(617c) Activatable Virus Nanoparticles for Cancer Targeting

Adeno-associated virus (AAV) nanoparticles show great promise as gene delivery vectors due to its high safety profile, ability to transduce dividing and non-dividing cells, and its low immunogenicity.  Successful implementation of cancer gene therapy will require a high degree of targeting to minimize destruction of healthy tissue.  A significant body of work has demonstrated that AAV can be retargeted via cell surface receptors.  However, it may be difficult to distinguish cancer cells from normal tissue by the presence of a single biomarker.  We present an adeno-associated virus nanoparticle designed to integrate multiple signals in the tumor microenvironment, which influences the virus’s decision to activate cell-binding and ultimately mediate transduction.
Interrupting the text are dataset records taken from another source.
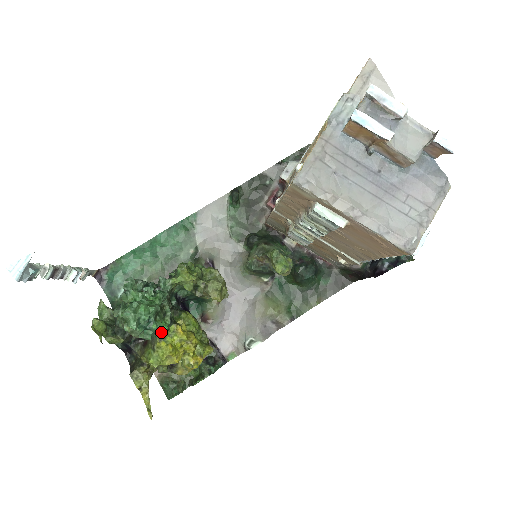
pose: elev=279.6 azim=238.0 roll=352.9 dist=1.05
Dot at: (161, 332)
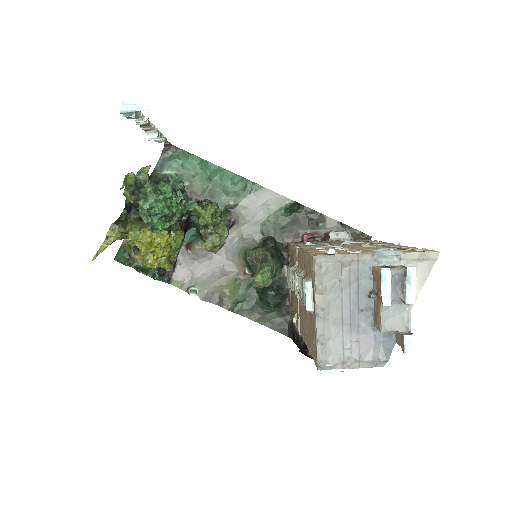
Dot at: (156, 227)
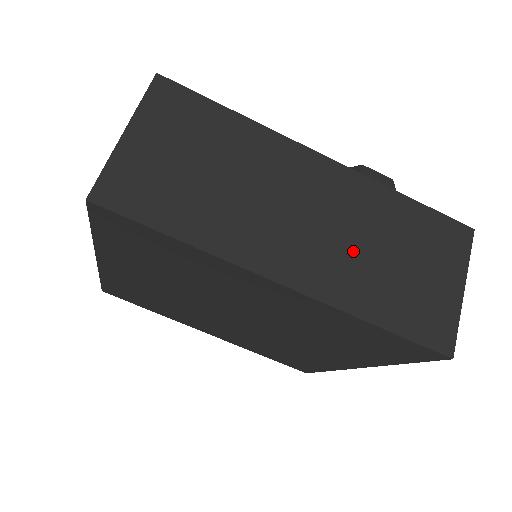
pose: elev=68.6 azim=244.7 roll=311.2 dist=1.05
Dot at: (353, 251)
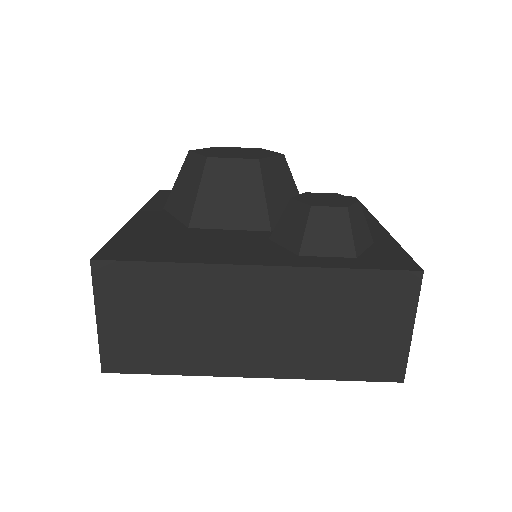
Dot at: (302, 335)
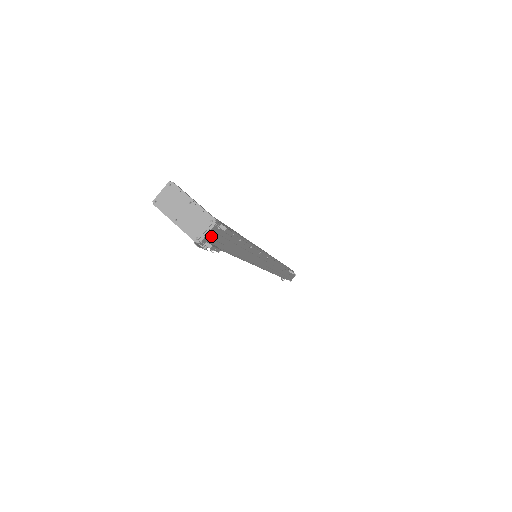
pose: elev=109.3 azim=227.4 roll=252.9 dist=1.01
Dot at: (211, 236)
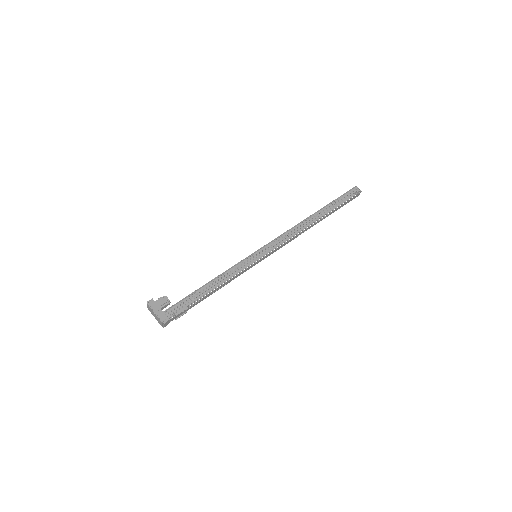
Dot at: (169, 321)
The mutant displays drastic changes in heparin affinity and transduction behavior after in vitro treatment by MMP-7.  Heparin affinity chromatography indicates the vector activates to bind its primary cell surface receptor, heparan sulfate proteoglycan (HSPG), after treatment with cancer marker MMP-7.  Western blot analysis confirms the virus is specifically cleaved by this protease.  Strikingly, transduction assays reveal a consistent increase in gene delivery after treatment with MMP-7 in 5 different cell lines: 293T, Cos-7, BT-549, MDA-MB-231, and HeLa.  The greatest increase was in 293T cells at over a log fold increase in GFP positive cells.  No difference was observed for wt capsids in any assay. This work is the first demonstration of an AAV nanoparticle engineered to respond to enzymatic markers of disease. Combined with the redesign of AAV2’s cell binding domain, this strategy may provide the critical advancement necessary to achieve high specificity for cancer therapy.